In Episode 97, I tackle some common questions that people confront when they begin exploring their shame: what does shame actually feel like? And how do you spot it when it’s happening? We all feel shame, but because it is so uncomfortable and aversive, it is a feeling that we often unconsciously avoid, repress, numb, or react to before we even realize we are feeling it.
You can probably bring an old memory to mind of a time you made a mistake or experienced some rejection or scorn or embarrassment, and that’s likely to bring a feeling of shame with it, but it’s usually going to be a more controlled and distant shame sensation than when it is unexpectedly triggered in the present moment. I find that there are 3 levels of difficulty when it comes to talking about shame. They’re all uncomfortable, but the “easiest” level tends to be just talking about shame in theory. A harder level is to talk about your own shame.

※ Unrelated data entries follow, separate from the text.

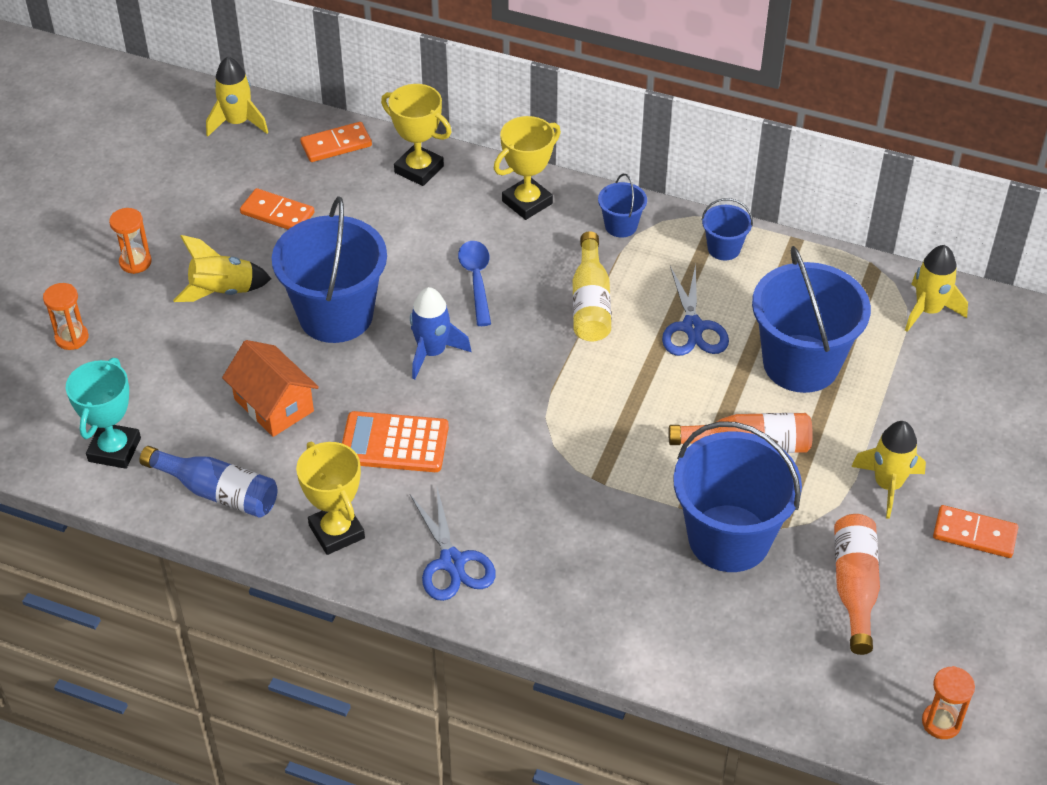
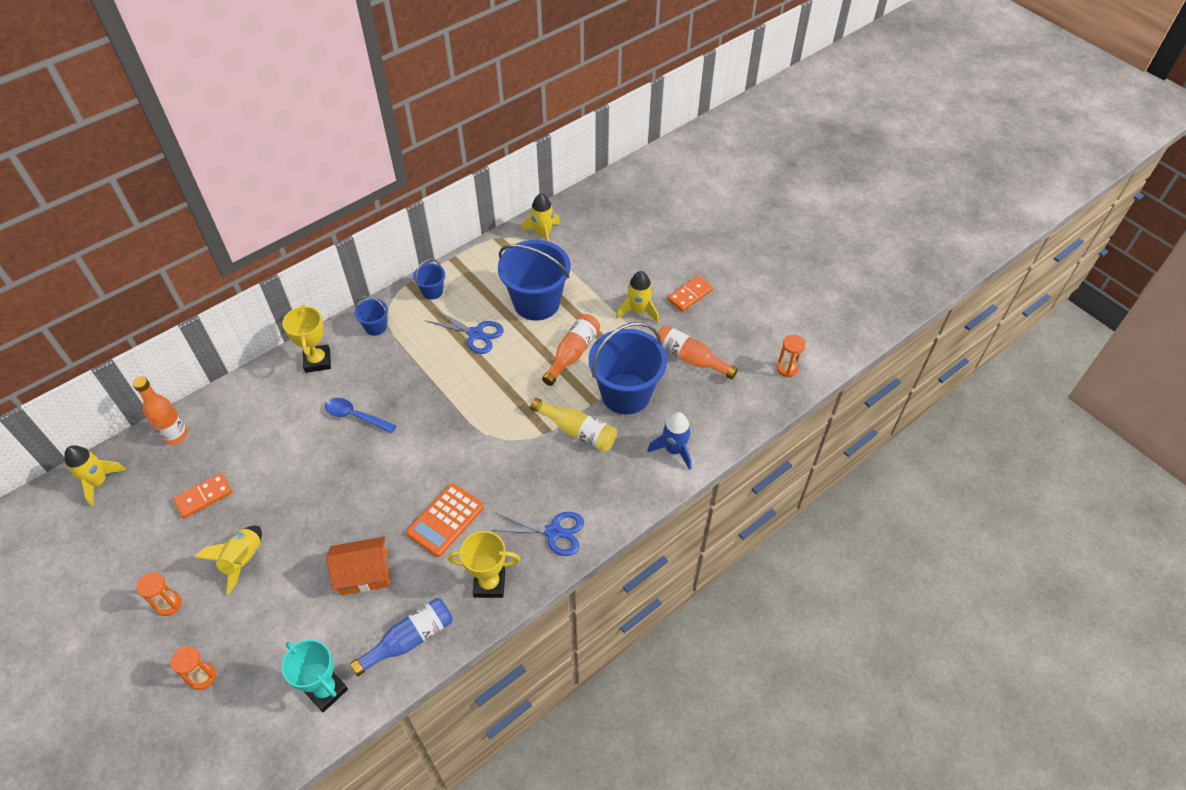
camera: 60 degrees left, 5 degrees up
blue bucket [272,196,387,343] -> none
orange domino [300,122,372,162] -> orange bottle [132,376,188,445]
yellow trophy [381,84,452,186] -> none
blue rocket [410,287,471,380] -> blue rocket moved to [647,412,691,470]
yellow bottle [573,231,611,341] -> yellow bottle moved to [530,398,617,452]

But the hardest shame to notice, hold, and talk about is any shame that you are actually feeling in and about the present moment.

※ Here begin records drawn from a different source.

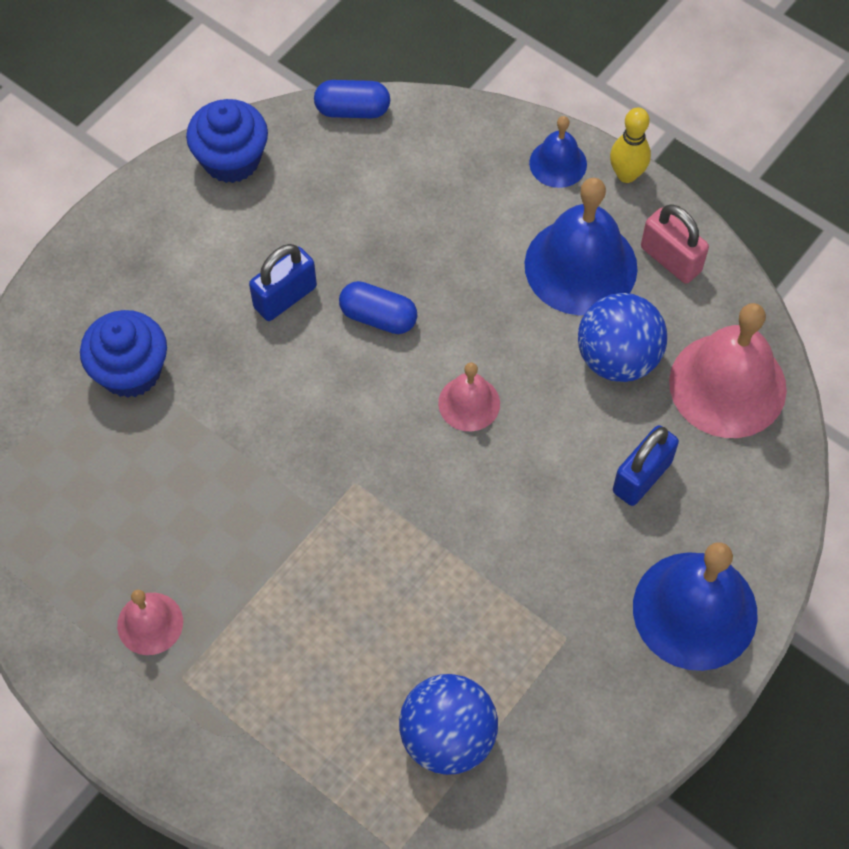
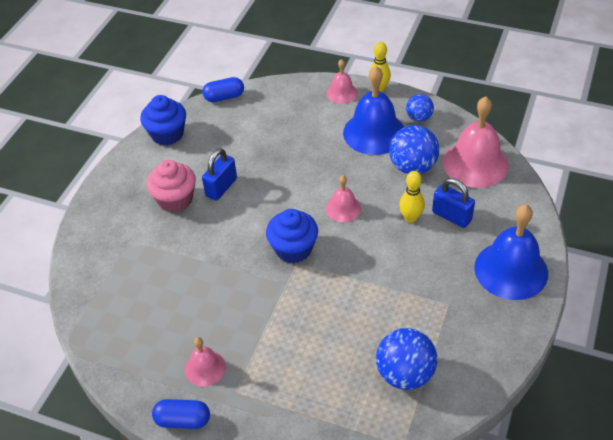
camera: 15 degrees left, 15 degrees down
blue cupcake [80,310,167,398] -> blue cupcake moved to [266,209,318,263]
blue capsule [339,281,417,334] -> blue capsule moved to [152,399,210,429]
blue bell [529,116,587,188] -> pink bell [326,59,358,104]
blue padlock [613,425,679,506] -> blue padlock turned 75 degrees counterclockwise [432,178,475,228]
pink padlock [641,205,709,284] -> blue ball [406,94,434,122]
none -> pink cupcake [147,160,196,212]
none -> yellow bowling pin [399,171,425,223]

This episode looks at my personal journey of working backward to uncover and sit with the present moment experience of shame. It may be different for different people, but the key for me was figuring out what my defenses to shame were. I memorized what those experiences felt like in order to get closer and closer to seeing the shame that preceded them. For me, I surmise that any situation wherein I feel “triggered” or threatened—but there is no actual physical danger present—is likely to be a result of shame. It’s a perception of social threat. So I memorized what my threat reaction felt like and got better and better at noticing that sensation as it was happening. From there, I was able to determine that there was in fact another, even more unpleasant sensation that came before it: shame! So I began memorizing that sensation as well. And now, when I notice that shame feeling as it’s happening, I can embrace it so as to avoid going into my threat reaction or unconsciously falling into any other unhelpful kneejerk defenses.